Sarah McLachlan, the queen of hauntingly ethereal, emotional ballads is back with a brand new album — and she can't wait to share her first collection of original music in four years with her fans.
"It was a real crunch to get it done, but I'm really glad I did," she told us of making the album. "I love it, and I'm proud of it, and I can't wait for everybody to hear it."
The album, titled Shine On, is chock-full of McLachlan's trademark lilting voice, beautiful instrumentation and emotionally charged lyrics. For the singer-songwriter, compiling the material for the album proved rather "cathartic."
"I guess it's sort of reflective of the last six years of my life," she revealed. "Turning 40 and becoming separated from my husband of many years, losing my dad not long after, separating from my management label… so all these male anchors kind of disappearing at the same time."
It was a rough patch, admittedly, but McLachlan decided to gain perspective, as opposed to giving up. "When that happens when you're in your early 40s, you kind of really have to assess your life and go, 'OK, where am I going from here? How's that going to look? How do I redefine myself?'"
One such event in McLachlan's life — the passing of her adoptive father, Jack, in 2011 — inspired much of the sentiment of the new album. "I had to look at all these things that had happened to me and how they make me feel, and certainly my dad's passing was a big one," she said. "That was sort of the more profound impacts of, you know, now I'm an orphan. This is the second half of my life, how do I want it to look?"
But while aching songs like "Broken Heart" and "Song for My Father" reflect that loss, "a large part of Shine On speaks to a much lighter aspect of McLachlan's life: discovering love again, which the singer-songwriter describes as "scary, but fantastic."
"I'm a really hopeful person," McLachlan explained of the album's prevailing sentiment, "and I think there is a lot of that on the record as well."
In penning songs for Shine On, one story of hope in particular inspired the single "In Her Shoes."
"It sort of became about Malala Yousafzai," she revealed of the song's Nobel Peace Prize-nominated muse, "and the fact that she survived getting shot in the head, and because she endured and is such a powerful and strong heroine."
Strong female role models resonate with McLachlan, who is juggling all that being a folk-rock icon entails with all that motherhood entails — her daughter India Ann is 12, and her daughter Taja Summer will turn 6 this September.
When asked how she manages both worlds, McLachlan laughed. "I have help, for starters!" she refreshingly replied. "You know, it takes a village, and I'm really lucky."
To ensure her daughters don't always play second fiddle to her music, McLachlan dedicates the time she spends with her daughters to them and them alone.
"I try really hard when the kids are home from school to put the computer away and the phone away and just be with them, you know?" she said. "Until I put them to bed, and then I'm back to work on the computer at 8 o'clock at night. But I'm lucky because I get to pick my hours, and even when I go on tour, my kids come with me."

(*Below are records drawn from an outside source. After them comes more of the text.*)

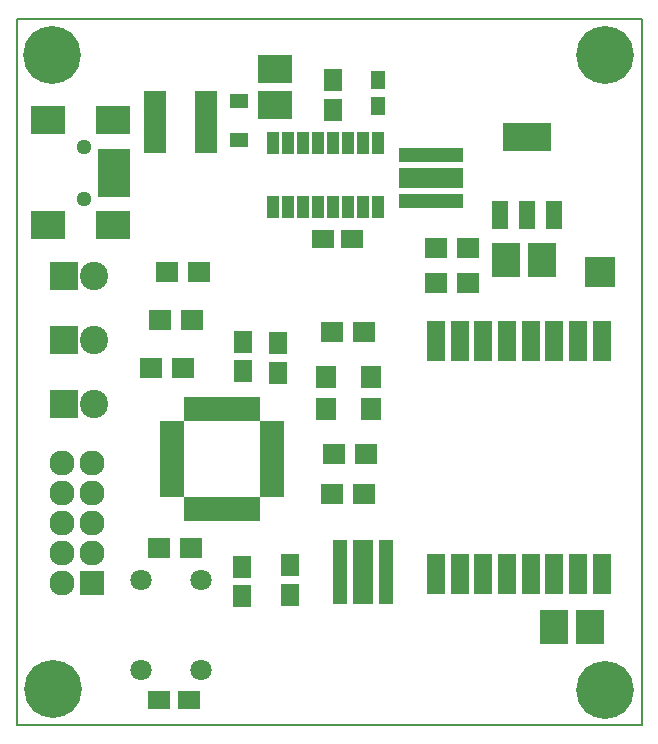
<source format=gts>
G04 #@! TF.FileFunction,Soldermask,Top*
%FSLAX46Y46*%
G04 Gerber Fmt 4.6, Leading zero omitted, Abs format (unit mm)*
G04 Created by KiCad (PCBNEW 4.1.0-alpha+201606210817+6944~45~ubuntu14.04.1-product) date Wed Jun 22 14:01:10 2016*
%MOMM*%
%LPD*%
G01*
G04 APERTURE LIST*
%ADD10C,0.100000*%
%ADD11C,0.150000*%
%ADD12C,4.900000*%
%ADD13R,1.900000X1.650000*%
%ADD14R,2.701240X0.900380*%
%ADD15R,2.899360X2.398980*%
%ADD16C,1.299160*%
%ADD17R,1.650000X1.900000*%
%ADD18R,2.350720X2.899360*%
%ADD19R,2.127200X2.127200*%
%ADD20O,2.127200X2.127200*%
%ADD21R,0.950000X2.000000*%
%ADD22R,2.000000X0.950000*%
%ADD23R,2.635200X2.635200*%
%ADD24R,1.900000X1.700000*%
%ADD25R,1.700000X1.900000*%
%ADD26C,1.797000*%
%ADD27R,1.600000X3.400000*%
%ADD28R,1.000000X1.900000*%
%ADD29R,4.057600X2.432000*%
%ADD30R,1.416000X2.432000*%
%ADD31R,2.400000X2.400000*%
%ADD32C,2.400000*%
%ADD33R,1.860000X5.240000*%
%ADD34R,1.300000X1.600000*%
%ADD35R,1.620000X1.310000*%
%ADD36R,1.200000X5.500000*%
%ADD37R,1.700000X5.500000*%
%ADD38R,5.500000X1.200000*%
%ADD39R,5.500000X1.700000*%
%ADD40R,2.899360X2.350720*%
G04 APERTURE END LIST*
D10*
D11*
X113792000Y-57023000D02*
X113919000Y-57023000D01*
X113792000Y-116840000D02*
X113792000Y-57023000D01*
X166751000Y-116840000D02*
X113792000Y-116840000D01*
X166751000Y-57023000D02*
X166751000Y-116840000D01*
X113919000Y-57023000D02*
X166751000Y-57023000D01*
D12*
X116890800Y-113792000D03*
X163652200Y-113842800D03*
X163652200Y-60121800D03*
D13*
X139720000Y-75692000D03*
X142220000Y-75692000D03*
D14*
X122067320Y-68440300D03*
X122067320Y-69240400D03*
X122067320Y-70040500D03*
X122067320Y-70840600D03*
X122067320Y-71640700D03*
D15*
X121968260Y-65590420D03*
X116469160Y-65590420D03*
X121968260Y-74490580D03*
X116469160Y-74490580D03*
D16*
X119468900Y-67840860D03*
X119468900Y-72240140D03*
D17*
X136906000Y-103271000D03*
X136906000Y-105771000D03*
X135890000Y-84475000D03*
X135890000Y-86975000D03*
X132842000Y-105898000D03*
X132842000Y-103398000D03*
X132969000Y-84348000D03*
X132969000Y-86848000D03*
D13*
X128351600Y-114706400D03*
X125851600Y-114706400D03*
D18*
X158242000Y-77470000D03*
X155194000Y-77470000D03*
D19*
X120142000Y-104775000D03*
D20*
X117602000Y-104775000D03*
X120142000Y-102235000D03*
X117602000Y-102235000D03*
X120142000Y-99695000D03*
X117602000Y-99695000D03*
X120142000Y-97155000D03*
X117602000Y-97155000D03*
X120142000Y-94615000D03*
X117602000Y-94615000D03*
D21*
X128372981Y-98513095D03*
X129172981Y-98513095D03*
X129972981Y-98513095D03*
X130772981Y-98513095D03*
X131572981Y-98513095D03*
X132372981Y-98513095D03*
X133172981Y-98513095D03*
X133972981Y-98513095D03*
D22*
X135422981Y-97063095D03*
X135422981Y-96263095D03*
X135422981Y-95463095D03*
X135422981Y-94663095D03*
X135422981Y-93863095D03*
X135422981Y-93063095D03*
X135422981Y-92263095D03*
X135422981Y-91463095D03*
D21*
X133972981Y-90013095D03*
X133172981Y-90013095D03*
X132372981Y-90013095D03*
X131572981Y-90013095D03*
X130772981Y-90013095D03*
X129972981Y-90013095D03*
X129172981Y-90013095D03*
X128372981Y-90013095D03*
D22*
X126922981Y-91463095D03*
X126922981Y-92263095D03*
X126922981Y-93063095D03*
X126922981Y-93863095D03*
X126922981Y-94663095D03*
X126922981Y-95463095D03*
X126922981Y-96263095D03*
X126922981Y-97063095D03*
D23*
X163195000Y-78486000D03*
D24*
X128553200Y-101803200D03*
X125853200Y-101803200D03*
D25*
X140030800Y-87336674D03*
X140030800Y-90036674D03*
D24*
X143209000Y-83566000D03*
X140509000Y-83566000D03*
X143336000Y-93853000D03*
X140636000Y-93853000D03*
D25*
X143840800Y-90036674D03*
X143840800Y-87336674D03*
D24*
X140509000Y-97282000D03*
X143209000Y-97282000D03*
D26*
X124307600Y-104546400D03*
X129387600Y-104546400D03*
X124307600Y-112166400D03*
X129387600Y-112166400D03*
D27*
X149321000Y-104016000D03*
X151321000Y-104016000D03*
X153321000Y-104016000D03*
X155321000Y-104016000D03*
X157321000Y-104016000D03*
X159321000Y-104016000D03*
X161321000Y-104016000D03*
X163321000Y-104016000D03*
X163321000Y-84316000D03*
X161321000Y-84316000D03*
X159321000Y-84316000D03*
X157321000Y-84316000D03*
X155321000Y-84316000D03*
X153321000Y-84316000D03*
X151321000Y-84316000D03*
X149321000Y-84316000D03*
D28*
X135509000Y-72931000D03*
X136779000Y-72931000D03*
X138049000Y-72931000D03*
X139319000Y-72931000D03*
X140589000Y-72931000D03*
X141859000Y-72931000D03*
X143129000Y-72931000D03*
X144399000Y-72931000D03*
X144399000Y-67531000D03*
X143129000Y-67531000D03*
X141859000Y-67531000D03*
X140589000Y-67531000D03*
X139319000Y-67531000D03*
X138049000Y-67531000D03*
X136779000Y-67531000D03*
X135509000Y-67531000D03*
D29*
X156972000Y-67056000D03*
D30*
X156972000Y-73660000D03*
X159258000Y-73660000D03*
X154686000Y-73660000D03*
D31*
X117830600Y-78790800D03*
D32*
X120370600Y-78790800D03*
D31*
X117805200Y-84175600D03*
D32*
X120345200Y-84175600D03*
D31*
X117830600Y-89636600D03*
D32*
X120370600Y-89636600D03*
D24*
X126539000Y-78486000D03*
X129239000Y-78486000D03*
X125904000Y-82550000D03*
X128604000Y-82550000D03*
X125142000Y-86614000D03*
X127842000Y-86614000D03*
D33*
X125548500Y-65722500D03*
X129848500Y-65722500D03*
D17*
X140589000Y-62199200D03*
X140589000Y-64699200D03*
D34*
X144399000Y-62230000D03*
X144399000Y-64430000D03*
D24*
X151972000Y-79375000D03*
X149272000Y-79375000D03*
X152019000Y-76454000D03*
X149319000Y-76454000D03*
D35*
X132588000Y-67246500D03*
X132588000Y-63976500D03*
D36*
X145104400Y-103835200D03*
D37*
X143154400Y-103835200D03*
D36*
X141204400Y-103835200D03*
D38*
X148844000Y-68535000D03*
D39*
X148844000Y-70485000D03*
D38*
X148844000Y-72435000D03*
D40*
X135686800Y-64287400D03*
X135686800Y-61239400D03*
D18*
X162331400Y-108483400D03*
X159283400Y-108483400D03*
D12*
X116789200Y-60096400D03*
M02*

</source>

Plus, as McLachlan reiterates, she doesn't go it entirely alone... she has help on the road and at home. And even then, she has her good parenting days and her bad ones, just like the rest of us.
"Some days are great — some days I feel like I should get a little gold star — and other days I feel like I want to beat myself up, and I'm going, 'Man, I really failed there,'" she admitted. "But redemption's a beautiful thing. We get to go to sleep and wake up and try again."
This summer signals the start of a new adventure for McLachlan and her kids, who will be touring the U.S. starting in June in Seattle, Washington.
And aside from the occasionally bad food, McLachlan is stoked to hit the road, which she says she's "most excited about."
That's not to say, though, that touring doesn't come without its own unique set of challenges. "I'm 46 years old," McLachlan started, "and touring sounds terribly glamorous, but really it is not."
"I'm a mother all day, and then I'm doing work all in the afternoon — I'm doing sound check, I'm meeting 150 people at meet and greets and then I'm doing a 2-½ hour show — and then I get off the stage, and five minutes later I'm on the bus in my jammies reading nighttime stories. It's a great leveler!"
Or course, the singer of such favorites as "Angel" and "I Will Remember You" wouldn't have it any other way.
"There's really something profoundly important about it," McLachlan said of creating her music. "It's like a connection to everything I know is good and right in the world."